* [Reading passage]
■ ■ ■ ■ ■
971 N.W.2d 659
Mich. Ct. App.2021Background
- Parties divorced in 2010: joint legal custody; plaintiff (Jeremy Merecki) had sole physical custody of three children.
- In May 2017 defendant (Gloria Merecki) moved to modify custody alleging plaintiff abused the children; DHHS had earlier petitions against plaintiff and temporarily placed the children with defendant.
- January 2018 Friend of Court (FOC) referee recommended, and the parties entered a January 31, 2018 consent order awarding defendant sole legal and physical custody and limiting plaintiff to supervised parenting time; DHHS petitions were dismissed August 30, 2018.
- On November 8, 2019 plaintiff moved to set aside the consent order or alternatively to modify custody, submitting three counselor letters (Laura Henderson) describing improved, appropriate interactions during visits.
■ ■ ■ ■ ■
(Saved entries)
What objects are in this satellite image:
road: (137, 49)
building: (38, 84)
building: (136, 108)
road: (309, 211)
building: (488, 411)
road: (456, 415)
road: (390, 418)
■ ■ ■ ■ ■
* [Problem] Reproduce the custody case summary above in full, word for word.

* [Correct output]
971 N.W.2d 659
Mich. Ct. App.2021Background
- Parties divorced in 2010: joint legal custody; plaintiff (Jeremy Merecki) had sole physical custody of three children.
- In May 2017 defendant (Gloria Merecki) moved to modify custody alleging plaintiff abused the children; DHHS had earlier petitions against plaintiff and temporarily placed the children with defendant.
- January 2018 Friend of Court (FOC) referee recommended, and the parties entered a January 31, 2018 consent order awarding defendant sole legal and physical custody and limiting plaintiff to supervised parenting time; DHHS petitions were dismissed August 30, 2018.
- On November 8, 2019 plaintiff moved to set aside the consent order or alternatively to modify custody, submitting three counselor letters (Laura Henderson) describing improved, appropriate interactions during visits.